Hyundai’s Uni Wheel Creates Space for EV Powertrains

By rethinking how a wheel works, Hyundai can eliminate the CV joints and reduce the lengths of the drive shafts to pack more batteries in an EV, for example.

The Uni Wheel’s multi-axis movement allows for a wide range of suspension articulation. (Hyundai)

Hyundai Motor Group’s visual design team has been on a roll in creating unusual and attractive passenger vehicles. Now, the automaker’s engineering team has come up with its own unique creation: the Universal Wheel Drive System.

Hyundai’s Uni Wheel has four pinion gears on each side of a sun gear, with multi-link connections between each. (Hyundai)

The Uni Wheel is a significant development for both Hyundai Motor Company and the Kia Corporation, which jointly unveiled the device at a “Uni Wheel Tech Day” in Seoul, South Korea, in November. The Uni Wheel is not a hub motor, but it does move some of the main drive system components to the available room inside the wheel hub.

The gears that make up the Uni Wheel fit inside traditionally unused space, which then creates more room in the vehicle. (Hyundai)

Hyundai calls the Uni Wheel a “functionally integrated wheel drive system.” The Uni Wheel has a newly designed planetary gear configuration made up of a central sun gear and four surrounding pinion gears. These all sit inside a ring gear that makes up the outside of the Uni Wheel and then rotates the tire. The pinion gears are arranged so that, with their multi-link connections, they enable “Uni Wheel’s multi-axis movement to allow a wide range of suspension articulation,” the company said.

An example of an EV with Uni Wheels (bottom) reveals how more batteries could be packaged there than in a traditional EV layout (top). (Hyundai)

The Uni Wheel also does away with traditional CV joints to transfer power from the motor to the wheel at a constant speed. CVs themselves found a home in EVs because they have long been used with ICE powertrains, but Hyundai wanted to use some of the space near the wheels for other components. To do this, engineers put small, individual motors near each wheel and moved the reduction gear to inside the wheel hub. They also reduced the length of the drive shafts.

Finding room

One of the reasons Hyundai wanted to invent the Uni Wheel was to create more room in an EV’s interior, either for powertrain components, more cargo space or a larger flat-floor configuration. The space benefits are real, but many questions remain about the Uni Wheel’s durability, effects on unsprung weight, issues with heat dissipation and potential repair costs.

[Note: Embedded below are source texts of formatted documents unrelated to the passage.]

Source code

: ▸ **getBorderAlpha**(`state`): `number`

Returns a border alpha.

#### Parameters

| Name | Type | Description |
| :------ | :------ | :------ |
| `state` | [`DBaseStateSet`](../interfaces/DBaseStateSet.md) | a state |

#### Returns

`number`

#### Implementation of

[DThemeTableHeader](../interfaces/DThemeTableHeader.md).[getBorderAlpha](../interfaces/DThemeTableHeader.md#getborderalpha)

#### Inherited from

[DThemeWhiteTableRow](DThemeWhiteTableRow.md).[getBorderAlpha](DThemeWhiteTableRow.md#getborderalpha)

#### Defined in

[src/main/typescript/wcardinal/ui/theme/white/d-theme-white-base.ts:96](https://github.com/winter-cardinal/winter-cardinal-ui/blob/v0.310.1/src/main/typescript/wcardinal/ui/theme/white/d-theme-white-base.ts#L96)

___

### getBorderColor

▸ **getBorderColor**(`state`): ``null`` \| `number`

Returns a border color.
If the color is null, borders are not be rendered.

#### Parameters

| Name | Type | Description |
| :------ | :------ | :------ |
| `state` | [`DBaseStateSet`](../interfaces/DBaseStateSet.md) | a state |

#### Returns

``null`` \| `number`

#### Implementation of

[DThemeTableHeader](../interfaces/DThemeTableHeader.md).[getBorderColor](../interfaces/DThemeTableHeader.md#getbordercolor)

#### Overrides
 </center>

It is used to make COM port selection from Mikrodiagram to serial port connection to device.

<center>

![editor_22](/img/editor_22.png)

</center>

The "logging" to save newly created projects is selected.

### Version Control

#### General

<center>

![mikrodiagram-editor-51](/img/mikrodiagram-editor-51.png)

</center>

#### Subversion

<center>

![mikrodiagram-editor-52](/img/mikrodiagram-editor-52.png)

A Hyundai spokesperson told SAE Media that it’s too early to discuss these aspects in detail but said that price competitiveness is not one of the ways the Uni Wheel will distinguish itself. “If the Uni Wheel is applied to replace the CV joint and the reducer that make up the existing system, there will be no significant difference in cost,” the spokesperson said.

Hyundai Motor and Kia have applied for or registered eight patents related to Uni Wheel globally, including in South Korea, the U.S. and Europe.